Op de avond van onze aankomst in de nabijgelegen stad Aranyaprathet, waar we zouden gaan wonen, kwam het bericht binnen dat er op een markt in het grensgebied beschietingen waren geweest en dat er 43 gewonden onderweg waren naar het toch al overvolle ziekenhuis, dat we nog niet eens gezien hadden. De helft van ons team ging meteen mee naar het kamp, de andere helft zou het de volgende dag overnemen. Van inwerken was geen sprake meer.

De beelden van die eerste 48 uur zal ik nooit vergeten.
In de weken die daarna kwamen maakten we lange werkdagen, maar namen ook de tijd om rond te kijken in het grote kamp. We werden vaak uitgenodigd om een Boeddhistisch feest of een dansvoorstelling bij te wonen.

Voor de Boeddhistische feesten smokkelden we eten en drinken mee het kamp in. Dit voedsel werd gebruikt als offerandes bij de diensten. De leiding van het kamp was in handen van het Thaise leger. Als we ‘s morgens het kamp inreden werden we regelmatig gefouilleerd. We zijn gelukkig nooit betrapt. In het kamp ging het leven min of meer zijn ‘gewone’ gang.

De ontmoetingen met de Cambodjanen waren altijd hartverwarmend en ik had bewondering voor hun veerkracht.
Elke ochtend zat er een oude, blinde man op een rieten bank bij de ingang van het ziekenhuis. Hij bespeelde een eensnarig, zelfgemaakt instrument. Bij binnenkomst hoorde ik mooie klanken en lange lijnen vol weemoed. Ik ging altijd even naast hem zitten, elke ochtend weer. Zonder een woord te zeggen leken we elkaar te begrijpen. Het was een bijzondere en leerzame tijd!
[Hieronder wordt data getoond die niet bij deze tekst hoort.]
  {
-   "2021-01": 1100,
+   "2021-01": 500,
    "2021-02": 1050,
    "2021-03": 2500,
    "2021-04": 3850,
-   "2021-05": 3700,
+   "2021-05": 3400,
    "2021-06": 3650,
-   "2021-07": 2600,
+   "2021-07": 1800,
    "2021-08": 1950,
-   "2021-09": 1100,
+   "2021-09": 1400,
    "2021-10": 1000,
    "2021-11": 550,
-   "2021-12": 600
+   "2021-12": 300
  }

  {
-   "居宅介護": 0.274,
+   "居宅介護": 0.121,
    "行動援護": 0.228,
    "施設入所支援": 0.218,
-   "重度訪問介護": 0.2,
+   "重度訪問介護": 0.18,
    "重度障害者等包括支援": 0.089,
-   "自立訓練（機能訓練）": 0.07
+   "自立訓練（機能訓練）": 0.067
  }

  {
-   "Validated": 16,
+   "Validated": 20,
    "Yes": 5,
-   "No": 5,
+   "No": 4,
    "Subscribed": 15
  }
Terug naar de jonge vrouw die zoveel moeite had gedaan om iemand te vinden die haar herinneringen aan die tijd kon aanvullen. De eerste vijf jaar van haar leven woonde ze in dit vluchtelingenkamp. Nederland voerde in die tijd een ruimhartig asielbeleid ten aanzien van de Cambodjaanse vluchtelingen. Zodoende kwam ze met haar familie terecht in Nederland.
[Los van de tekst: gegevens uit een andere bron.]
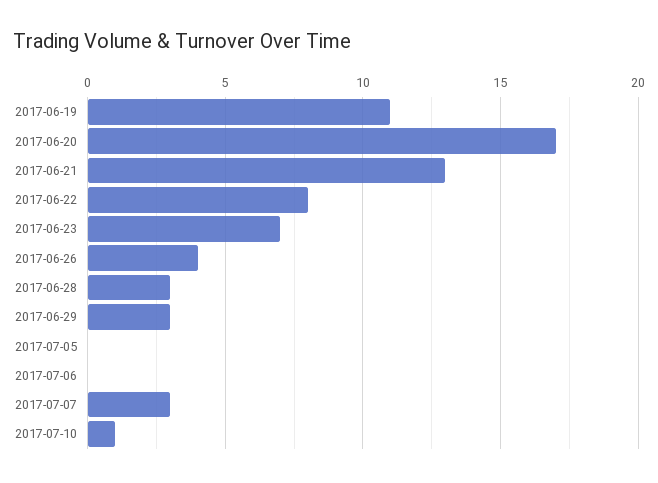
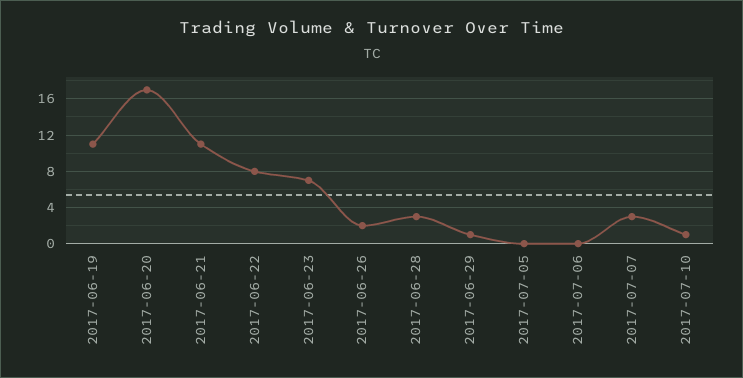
  {
    "2017-06-19": 11,
    "2017-06-20": 17,
-   "2017-06-21": 13,
+   "2017-06-21": 11,
    "2017-06-22": 8,
    "2017-06-23": 7,
-   "2017-06-26": 4,
+   "2017-06-26": 2,
    "2017-06-28": 3,
-   "2017-06-29": 3,
+   "2017-06-29": 1,
    "2017-07-05": 0,
    "2017-07-06": 0,
    "2017-07-07": 3,
    "2017-07-10": 1
  }

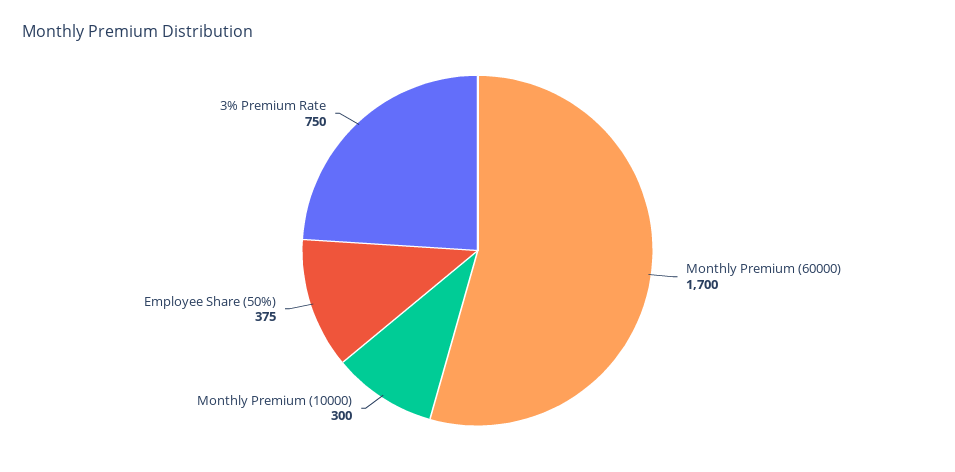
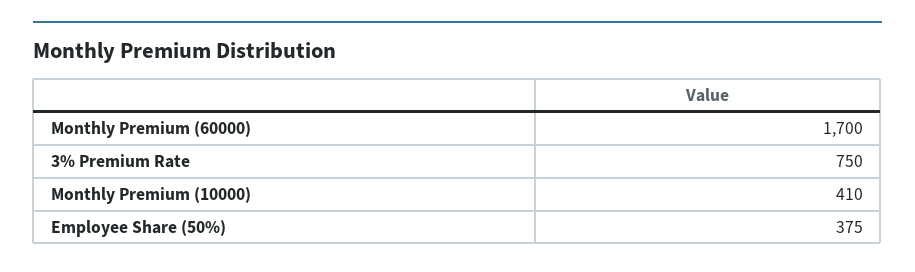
  {
    "Monthly Premium (60000)": 1700,
-   "Monthly Premium (10000)": 300,
+   "Monthly Premium (10000)": 410,
    "Employee Share (50%)": 375,
    "3% Premium Rate": 750
  }

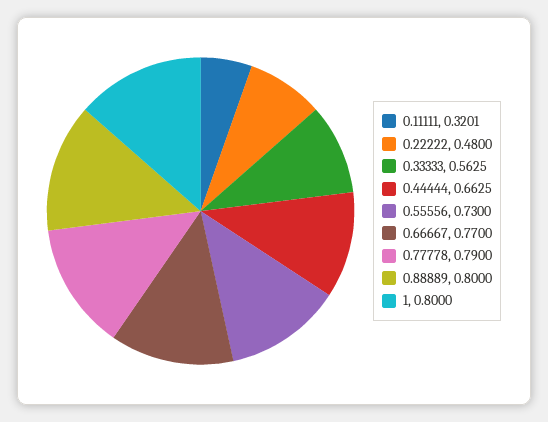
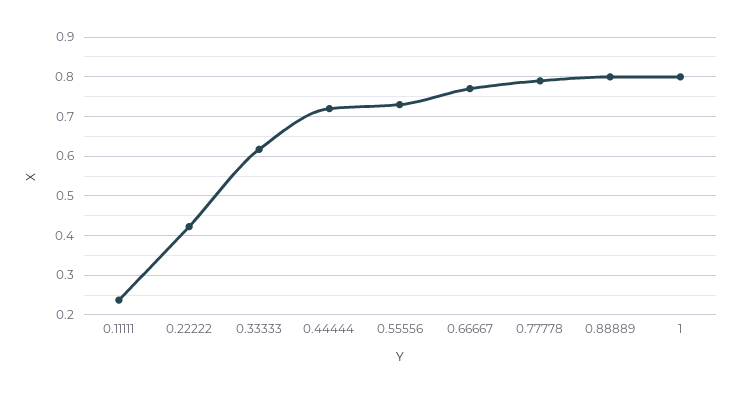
  {
-   "0.11111": 0.3201,
+   "0.11111": 0.24,
-   "0.22222": 0.48,
+   "0.22222": 0.42,
-   "0.33333": 0.5625,
+   "0.33333": 0.62,
-   "0.44444": 0.6625,
+   "0.44444": 0.72,
    "0.55556": 0.73,
    "0.66667": 0.77,
    "0.77778": 0.79,
    "0.88889": 0.8,
    "1": 0.8
  }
We schreven wat heen en weer, waarbij ze liet weten dat de beginperiode in Nederland heel moeilijk was geweest. Als problemen noemde ze onder andere: het leven met een dubbele nationaliteit, haar ouders die het liever niet meer over de oorlog hadden, het plichtsgevoel om er wat van te maken en de druk die dat alles met zich meebracht.
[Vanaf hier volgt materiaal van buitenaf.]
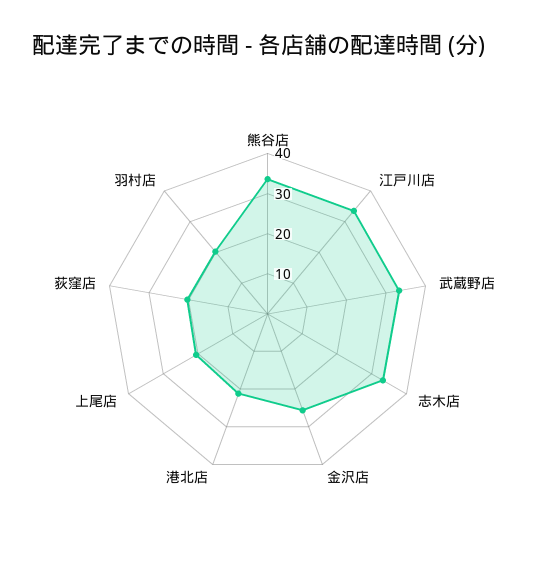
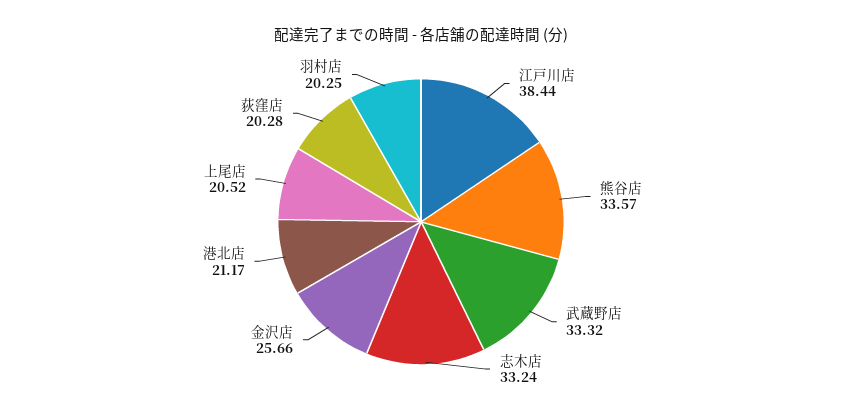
  {
    "熊谷店": 33.57,
-   "江戸川店": 34,
+   "江戸川店": 38.44,
    "武蔵野店": 33.32,
    "志木店": 33.24,
    "金沢店": 25.66,
    "港北店": 21.17,
    "上尾店": 20.52,
    "荻窪店": 20.28,
    "羽村店": 20.25
  }

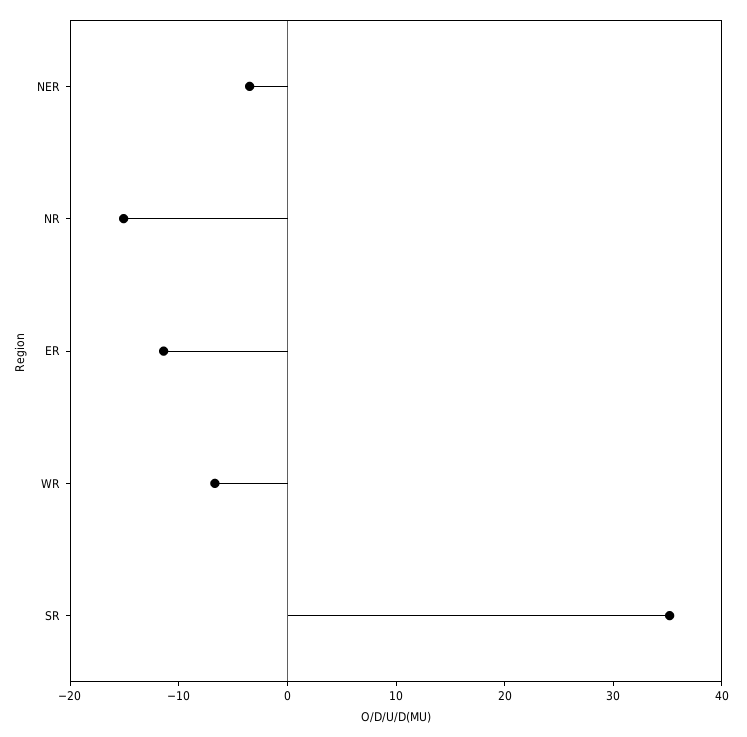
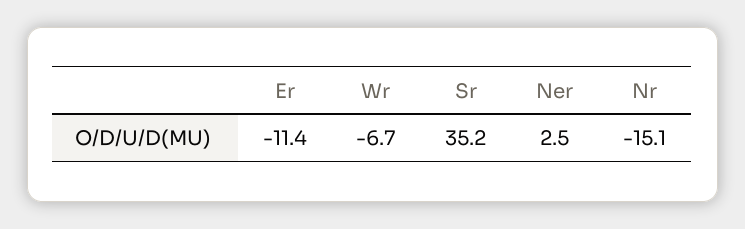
  {
-   "NER": -4,
+   "NER": 2.5,
    "NR": -15.1,
    "ER": -11.4,
    "WR": -6.7,
    "SR": 35.2
  }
Inmiddels is ze een volwassen vrouw met een eigen gezin. Ze is hoog opgeleid en heeft een goede baan. Omdat ik in het jaar van haar geboorte werkzaam was in het kamp vroeg ze me of ik misschien beeldmateriaal van het kamp of ziekenhuis had.
Daar wij door een filmteam van het Rode Kruis een week gevolgd zijn had ik een film over ons werk in het ziekenhuis en meerdere beelden uit het kamp. Bovendien had ik de laatste werkweek een camera mee naar binnen gesmokkeld en behoorlijk veel foto’s kunnen maken.

Ik stuurde haar het inmiddels gedigitaliseerde beeldmateriaal.
Ze vertelde dat ze tijdens het kijken naar de film vanaf de eerste minuut heeft moeten huilen. Hoe goed het ook gaat in Nederland, een oorlog met de daarbij behorende beelden gaat nooit meer uit je hoofd.

Ik heb haar leren kennen als een dappere vrouw, die het aandurfde en de noodzaak voelde om haar herinneringen aan het kamp aan te vullen met de door mij gestuurde beelden. We blijven contact houden.